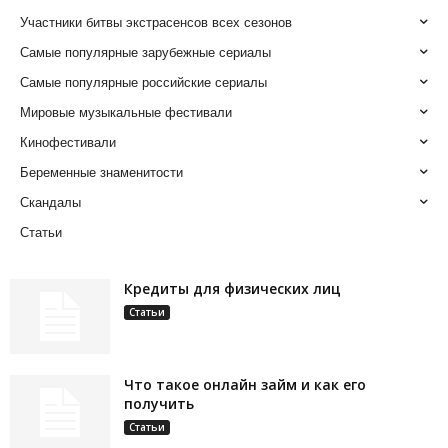
Участники битвы экстрасенсов всех сезонов
Самые популярные зарубежные сериалы
Самые популярные российские сериалы
Мировые музыкальные фестивали
Кинофестивали
Беременные знаменитости
Скандалы
Статьи
Кредиты для физических лиц
Статьи
Что такое онлайн займ и как его
получить
Статьи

Task to complete:
Each entry above should be written out verbatim, minus its pictures.

Exercise answer:
Участники битвы экстрасенсов всех сезонов
Самые популярные зарубежные сериалы
Самые популярные российские сериалы
Мировые музыкальные фестивали
Кинофестивали
Беременные знаменитости
Скандалы
Статьи
Кредиты для физических лиц
Статьи
Что такое онлайн займ и как его
получить
Статьи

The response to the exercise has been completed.